Photo Courtesy: USA Today

Snead, Ravens looking to bounce back in 2018

May 03, 2018 - 10:14 am

By Joe Schiller

Heading into the 2018 season, the wide receiver depth chart has taken on a new form for the Baltimore Ravens. General manager Ozzie Newsome has completely revamped the position this offseason. The team’s top three leading receivers from last season (Mike Wallace, Ben Watson, and Jeremy Maclin) are all gone as a slew of new targets have entered the building.

The Ravens inked deals with Michael Crabtree and John Brown early into the free agency period but still coveted a third experienced pass-catcher for Joe Flacco. Willie Snead proved to be the final free agent wide receiver of the overhaul. He inked a two-year, $10.4 million offer sheet with the Ravens as a restricted free agent with the New Orleans Saints.

The 2017 season was one to forget for Snead. A suspension and hamstring injury limited him to eight catches and 92 total receiving yards in seven starts but Baltimore provides a clean slate and a fresh start for the next chapter of his career.

“Absolutely, it’s like a breath of fresh air,” said Snead. “Sometimes I wake up in the morning and I’m like, ‘I can’t believe I’m in Baltimore!’ I have so much respect for this organization, and just the opportunity to be here and possibly be an impact player is like a dream come true. I just think I needed a fresh start.”

A fresh start is beneficial for both parties involved. Despite scoring close to 25 points per game, the Ravens’ passing attack was virtually nonexistent last season. The air attacked averaged a measly 189.4 yards per game and Joe Flacco struggled to find any consistency with his receivers.
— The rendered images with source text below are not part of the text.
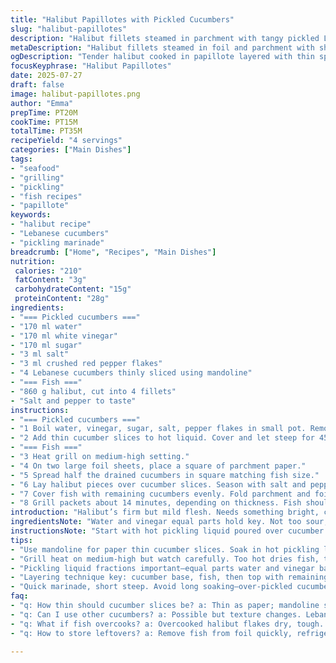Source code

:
 ```yaml
---
title: "Halibut Papillotes with Pickled Cucumbers"
slug: "halibut-papillotes"
description: "Halibut fillets steamed in parchment with tangy pickled Lebanese cucumbers. Quick marinade with vinegar, water, sugar, salt, and chili flakes. Wrapped airtight in foil and cooked on medium heat grill for just over ten minutes. Balanced play of mild fish and spicy, crunchy pickles."
metaDescription: "Halibut fillets steamed in foil and parchment with sharp pickled Lebanese cucumbers. Tangy, spicy, crisp contrast in 35 minutes total time."
ogDescription: "Tender halibut cooked in papillote layered with thin spicy pickled cucumbers. Quick marinade, grill-steamed, fresh and vibrant flavors meet simple technique."
focusKeyphrase: "Halibut Papillotes"
date: 2025-07-27
draft: false
image: halibut-papillotes.png
author: "Emma"
prepTime: PT20M
cookTime: PT15M
totalTime: PT35M
recipeYield: "4 servings"
categories: ["Main Dishes"]
tags:
- "seafood"
- "grilling"
- "pickling"
- "fish recipes"
- "papillote"
keywords:
- "halibut recipe"
- "Lebanese cucumbers"
- "pickling marinade"
breadcrumb: ["Home", "Recipes", "Main Dishes"]
nutrition: 
 calories: "210"
 fatContent: "3g"
 carbohydrateContent: "15g"
 proteinContent: "28g"
ingredients:
- "=== Pickled cucumbers ==="
- "170 ml water"
- "170 ml white vinegar"
- "170 ml sugar"
- "3 ml salt"
- "3 ml crushed red pepper flakes"
- "4 Lebanese cucumbers thinly sliced using mandoline"
- "=== Fish ==="
- "860 g halibut, cut into 4 fillets"
- "Salt and pepper to taste"
instructions:
- "=== Pickled cucumbers ==="
- "1 Boil water, vinegar, sugar, salt, pepper flakes in small pot. Remove from heat immediately."
- "2 Add thin cucumber slices to hot liquid. Cover and let steep for 45 minutes. Drain well."
- "=== Fish ==="
- "3 Heat grill on medium-high setting."
- "4 On two large foil sheets, place a square of parchment paper."
- "5 Spread half the drained cucumbers in square matching fish size."
- "6 Lay halibut pieces over cucumber slices. Season with salt and pepper."
- "7 Cover fish with remaining cucumbers evenly. Fold parchment and foil tightly into papillotes."
- "8 Grill packets about 14 minutes, depending on thickness. Fish should flake easily when done."
introduction: "Halibut’s firm but mild flesh. Needs something bright, crisp. Cucumbers, pickled in vinegar mixture, sharp with hits of chili flakes. Marinade shortened, quantities bumped. Slight sugar increase softens heat. Cook time nudged up, balancing fish thickness and cucumber moisture. Using foil and parchment traps steam, steams fish gently, keeps flavors distinct but mingled. No fuss, no cream, just the fish and the tangy crunch. Lebanese cucumbers thin as paper, slick with vinegar. Visual contrast too—the white fish nestled in emerald slices. Grill smoke adds earthiness. Simple layering, in and out of heat. Just enough time to crisp edges, keep center tender. Salt, pepper subtle but crucial. The technique matters as much as ingredients."
ingredientsNote: "Water and vinegar equal parts hold key. Not too sour, not too weak. Sugar tweaks heat balance from crushed red pepper flakes, also adding a sheen to cucumbers. Salt’s minimal—just enough to draw out flavor without drowning. Lebanese cucumbers chosen for their slim shape, thin skin, delicate crunch. Mandoline slicing critical; thin slices absorb marinade quickly, texture stays crisp after cooking. Halibut cut thicker to avoid overcooking but thin enough to cook evenly in papillote. Salt, pepper done just before sealing to avoid drawing moisture prematurely. Parchment’s barrier prevents foil taste seeping in, keeps juice locked inside. Doubling foil and parchment combines sturdy and breathable layers, traps steam while allowing easy handling on grill."
instructionsNote: "Start with hot pickling liquid poured over cucumber slices, immediately off heat to prevent mushy cucumbers. Time shortened slightly from original, still enough to infuse flavor but keeps cucumbers lively. Drain well to avoid watery packets. Grill preheated to medium-high—not too hot or fish will dry out, not too low or cooking drags, loses texture. Constructing papillotes with layered foil and parchment squares prevents tearing, eases clean-up. Layer cucumber base first, fish next, then cucumber topping—this helps fish stay moist and flavor balanced. Seal packets carefully, pressing edges tightly. Cook roughly 14 minutes—adding couple minutes to original to ensure thicker fillets cooked through. Rest papillotes briefly before serving to let flavors settle and prevent steam burns when opening."
tips:
- "Use mandoline for paper thin cucumber slices. Soak in hot pickling liquid off-heat to avoid soggy texture. Drain well, watery slices dilute flavor and steam inside papillote. Timing crucial; 45 minutes pickling enough to infuse but keep crunch. Double layering parchment and foil prevents foil taste contamination plus traps steam evenly. Don't skip salt and pepper seasoning of fillets right before sealing. Draws out moisture too early ruins texture."
- "Grill heat on medium-high but watch carefully. Too hot dries fish, too low drags cooking and mushy result. Thickness of halibut matters; thicker than usual prevents overcooking but must cook through in about 14 minutes. Seal packets airtight; pressing edges tightly traps steam. Steam cooks gently, combining smoky grill notes with bright cucumber acidity."
- "Pickling liquid fractions important—equal parts water and vinegar balance acidity and sharpness. Sugar added to soften heat from crushed red pepper flakes. Salt kept minimal to draw flavors without overpowering. Lebanese cucumbers chosen for slim profile, thin skins absorb marinade quickly yet stay crisp after cooking. Avoid thicker cucumbers or slicing too thick on mandoline prevents quick pickling."
- "Layering technique key: cucumber base, fish, then top with remaining cucumber slices. Keeps fish moist, flavors well-distributed. Parchment sheet underneath fish blocks foil taste, holds juices so fish steams not grills dry. Rest papillotes briefly after grill before opening. Avoids escaping steam burns plus flavors settle, texture evens out."
- "Quick marinade, short steep. Avoid long soaking—over-pickled cucumbers lose crunch and become too sour. Immediate off-heat pouring preserves cucumber snap. Drain well, no excess marinade in papillote packet, maintains correct moisture balance. Grill adds subtle smoke, not overpowering. Salt and pepper subtle but essential; add just before sealing to keep juices intact."
faq:
- "q: How thin should cucumber slices be? a: Thin as paper; mandoline slicing crucial. Thick slices soak uneven, get soggy. Thin allows quick pickling, keeps crunch inside papillote steam. Balance absorb and texture."
- "q: Can I use other cucumbers? a: Possible but texture changes. Lebanese cucumbers slim, thin skin. Regular thicker heavily seeded ones don’t pickle or steam well, might get too watery or soft. Adjust slice thickness and pickling time if swapping."
- "q: What if fish overcooks? a: Overcooked halibut flakes dry, tough. Avoid by thicker cuts, medium-high grill, airtight foil-parchment seals for steam. Use timer, check flakes gently. Alternative: lower heat longer time, but risks soggy cucumbers."
- "q: How to store leftovers? a: Remove fish from foil quickly, refrigerate in airtight container. Cucumbers keep separately if possible. Lasts 1-2 days best. Reheat gently in foil on low grill or oven to avoid drying fish. Avoid microwave; texture suffers."

---
```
Flacco missed the majority of training camp and the entirety of the preseason in 2017 dealing with a back injury. But finally healthy, there’s been increased dialogue about developing chemistry with his new wide receiver core. Snead doesn’t see that becoming a problem this offseason.

“In the coming weeks, I think we’ll be able to mesh really well,” he told reporters. “I think it’s just about staying in the playbook, getting that one-on-one session with Joe and the receivers, and just get the timing down, get into Joe’s head about what he sees and how he wants us to run different routes versus different coverages. That falls on us as receivers and quarterbacks, going and taking that time for ourselves.”

After the offseason overhaul, running back Buck Allen remains as the top pass-catcher from last season. The Ravens have $15.6 million invested into the receiver position this season and Snead will look to find his previous form to elevate an offense that desperately needs production through the air.